Filmes sobre idosos são poucos, e bons filmes sobre idosos, menos ainda. Os mais raros de todos são aqueles que nos dão a grande honra de recusar adoçar a pílula do envelhecimento e do declínio, sendo a sua honestidade uma espécie de bênção. É muito cedo para dizer se The Father (O Pai) pertence ao panteão com Amor (2012), Uma História Real (1999), Era uma Vez em Tóquio (1953) e A Cruz dos Anos (1937), mas é um filme para fazer você sentar no escuro por muito tempo depois que os créditos forem executados e olhar profundamente para as coisas das quais geralmente desviamos o olhar.
Sob demanda desde 26 de março, The Father é uma lembrança dos talentos prodigiosos de Anthony Hopkins, que tendemos a ignorar porque ele ainda está alojado na cabeça da cultura pop como Hannibal, o Canibal. Mas ao longo de sua carreira de seis décadas, Hopkins foi amplo e brilhante, e às vezes fez até as duas coisas ao mesmo tempo. Isso não é fácil de fazer! Aqui como Anthony, um viúvo tempestuoso de Londres cujo controle sobre a realidade lentamente se desgrudou no decorrer do filme, Hopkins o faz sensívelmente. Este é um desempenho magnífico e angustiante: como um leão no inverno lentamente caindo no chão.

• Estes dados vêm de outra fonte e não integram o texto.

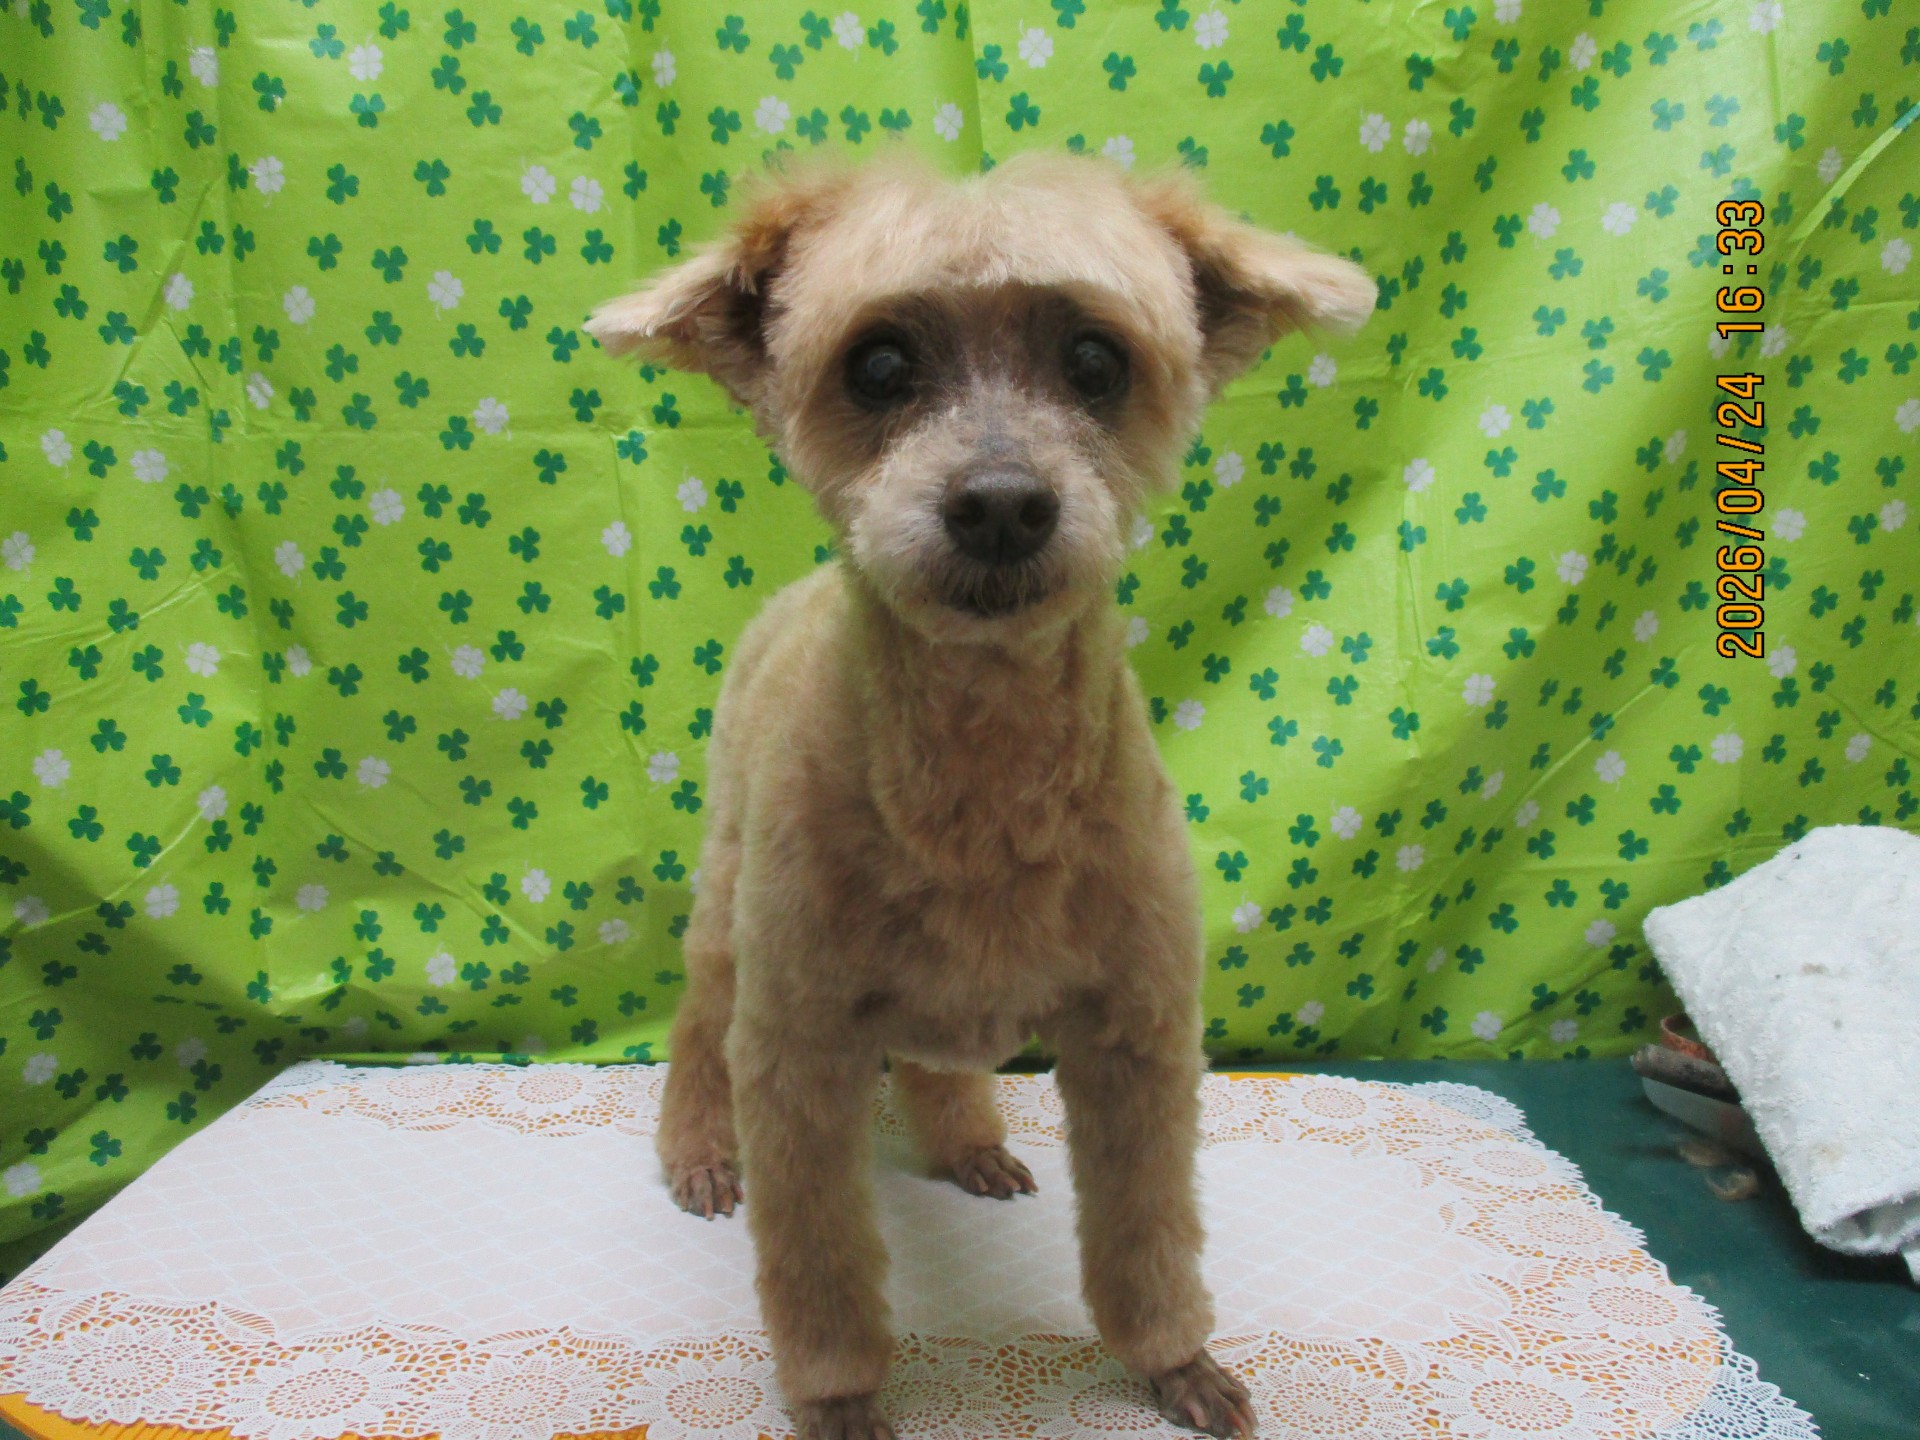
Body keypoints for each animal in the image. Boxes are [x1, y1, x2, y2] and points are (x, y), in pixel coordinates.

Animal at [585, 149, 1373, 1440]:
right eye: (878, 366)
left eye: (1097, 361)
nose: (1001, 500)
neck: (980, 787)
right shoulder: (798, 1048)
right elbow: (818, 1255)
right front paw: (840, 1395)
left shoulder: (1139, 1038)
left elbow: (1150, 1229)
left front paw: (1173, 1361)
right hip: (728, 898)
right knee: (700, 1021)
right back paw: (698, 1150)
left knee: (939, 1055)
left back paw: (966, 1142)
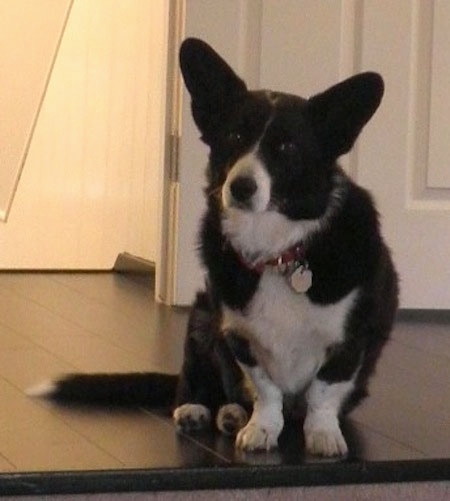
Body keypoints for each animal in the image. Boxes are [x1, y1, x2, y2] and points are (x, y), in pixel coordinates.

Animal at [30, 37, 398, 456]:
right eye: (235, 138)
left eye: (287, 148)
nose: (241, 187)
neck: (276, 251)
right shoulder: (238, 336)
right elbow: (266, 391)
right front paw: (261, 429)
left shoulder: (350, 341)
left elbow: (323, 392)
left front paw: (322, 435)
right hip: (201, 317)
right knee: (199, 383)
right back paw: (205, 410)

O filme foi adaptado de uma peça de teatro mas The Father nunca parece teatral. Em parte, isso ocorre porque o cenário continua mudando em torno do protagonista, como se ajudantes de palco diabólicos estivessem movendo o apartamento sempre que ele se vira de costas.
The Father começa no apartamento de Anthony em Londres, ou parece. Ele ainda é o senhor do castelo, tirano o suficiente para afastar qualquer cuidador que sua filha Anne (Olivia Colman) ouse contratar. Mas vemos lacunas na sua armadura – possui uma certeza paranóica de que alguém, em algum lugar, roubou seu relógio de pulso, por exemplo.
O que Florian Zeller fez foi construiu uma ratoeira para Anthony e para o público: um retrato da demência vivida pelo sofredor. Anne retorna do supermercado, mas é uma mulher diferente (Olivia Williams) que diz que é Anne. Quando Anthony se pergunta por que faz tanto tempo desde que ele ouviu falar de sua outra filha, Laura – sua favorita, ele cruelmente cutuca Anne. E sobre seu apartamento, aquele pequeno pedaço de imóvel que assegura ao velho que ele ainda é seu próprio dono – por que ele muda sutilmente de dimensões e portas o tempo todo?
A direção é serena e firme, com um trabalho da câmera pregando peças graciosas no público e a atuação não poderia ser melhor. Colman dá a Anne camadas de tristeza, frustração e tolerância. Já Imogen Poots é encantadoramente gentil como a última cuidadora, aquela que pode durar. Mas o show é de Hopkins e todo mundo sabe disso.
The Father é implacável, como deveria ser, e sua redução de Anthony é completa e dura. Mas seria errado dizer que ele foi humilhado. O que acontecer com ele inevitavelmente acontecerá com você e eu e todas as pessoas que conhecemos, e Zeller acompanha essa lenta e assustadora despedida de Anthony com uma firmeza de olhar que chega a parecer a mais profunda simpatia. À sua maneira, The Father é uma bondade.
Anthony Hopkins concorre a Melhor Ator no Oscar 2021 pela atuação.